YOUR TASK: Omitting every picture, copy the lines from the one that contains "Figure 2. Map" through the last line of the records below, exactly and with nothing added.

TASK DATA:

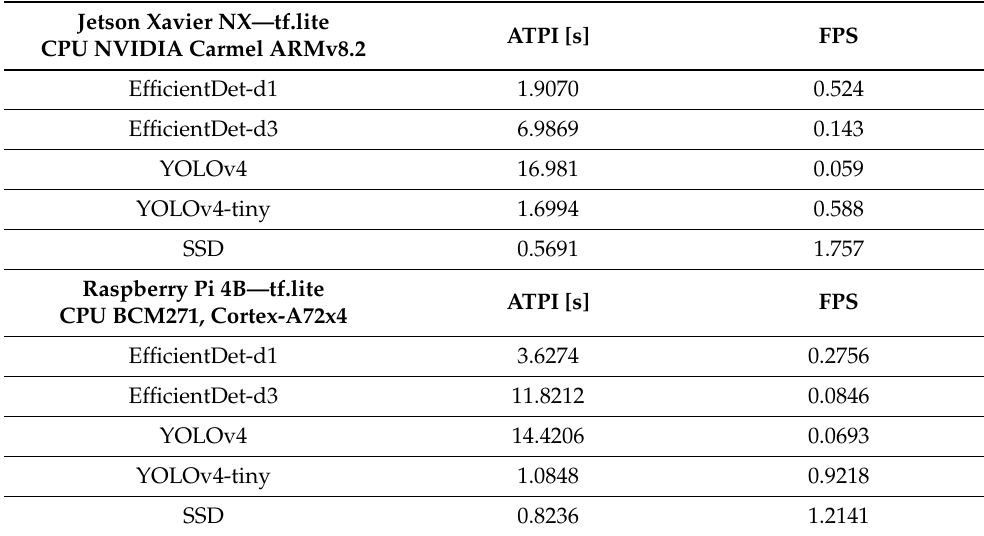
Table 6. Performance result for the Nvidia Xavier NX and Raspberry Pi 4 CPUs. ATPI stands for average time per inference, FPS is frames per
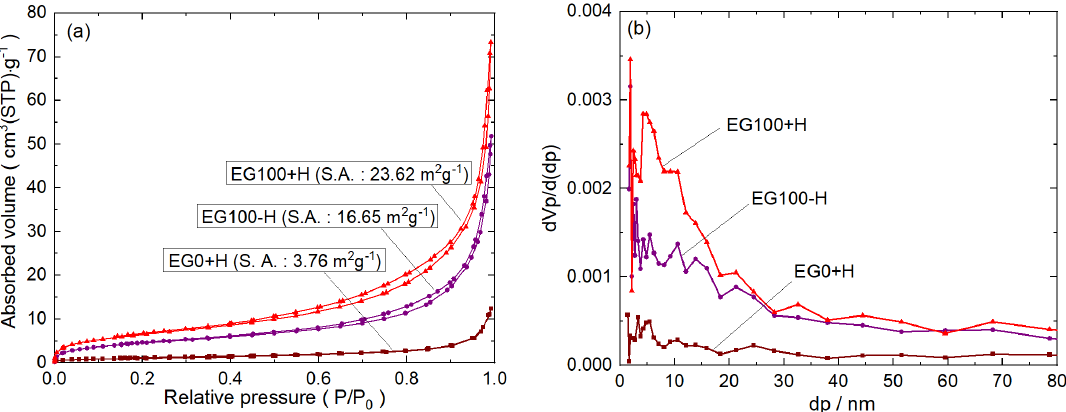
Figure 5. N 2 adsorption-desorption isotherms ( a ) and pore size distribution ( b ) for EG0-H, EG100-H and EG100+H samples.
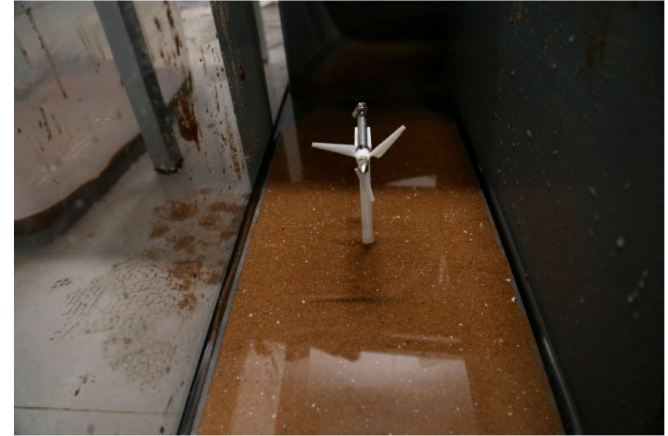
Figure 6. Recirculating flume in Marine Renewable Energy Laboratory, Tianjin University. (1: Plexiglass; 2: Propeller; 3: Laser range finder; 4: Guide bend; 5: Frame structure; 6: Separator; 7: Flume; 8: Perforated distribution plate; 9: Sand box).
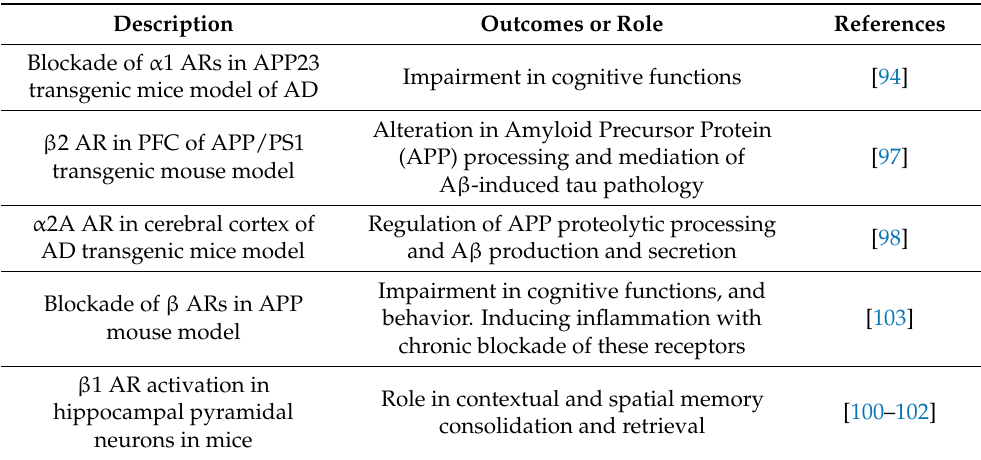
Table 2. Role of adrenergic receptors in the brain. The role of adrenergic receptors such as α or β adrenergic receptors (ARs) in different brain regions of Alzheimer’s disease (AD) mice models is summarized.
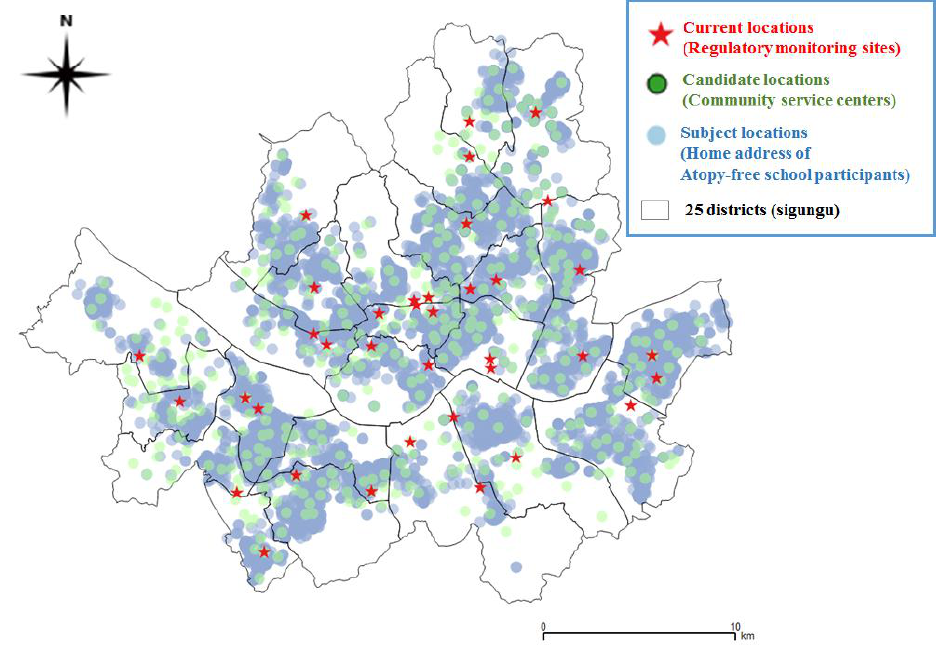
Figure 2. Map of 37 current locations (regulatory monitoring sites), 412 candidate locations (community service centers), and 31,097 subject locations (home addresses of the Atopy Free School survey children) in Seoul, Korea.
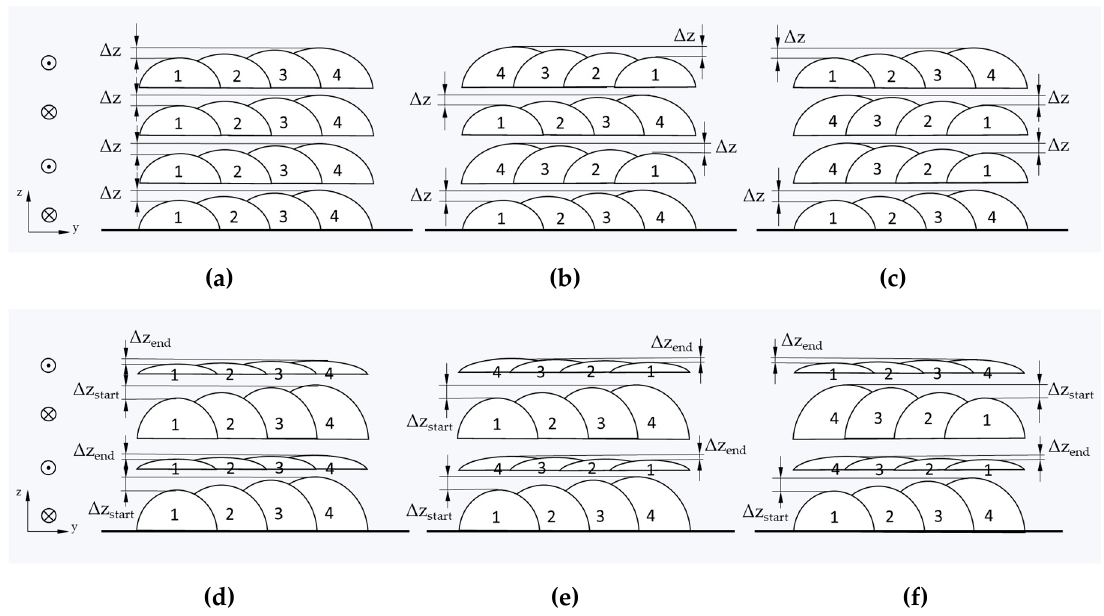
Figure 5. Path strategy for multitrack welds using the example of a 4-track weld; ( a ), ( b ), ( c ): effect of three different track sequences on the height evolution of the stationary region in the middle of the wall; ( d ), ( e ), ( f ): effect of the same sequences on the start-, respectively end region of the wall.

REPLY:
Figure 2. Map of 37 current locations (regulatory monitoring sites), 412 candidate locations (community service centers), and 31,097 subject locations (home addresses of the Atopy Free School survey children) in Seoul, Korea.
Figure 5. Path strategy for multitrack welds using the example of a 4-track weld; ( a ), ( b ), ( c ): effect of three different track sequences on the height evolution of the stationary region in the middle of the wall; ( d ), ( e ), ( f ): effect of the same sequences on the start-, respectively end region of the wall.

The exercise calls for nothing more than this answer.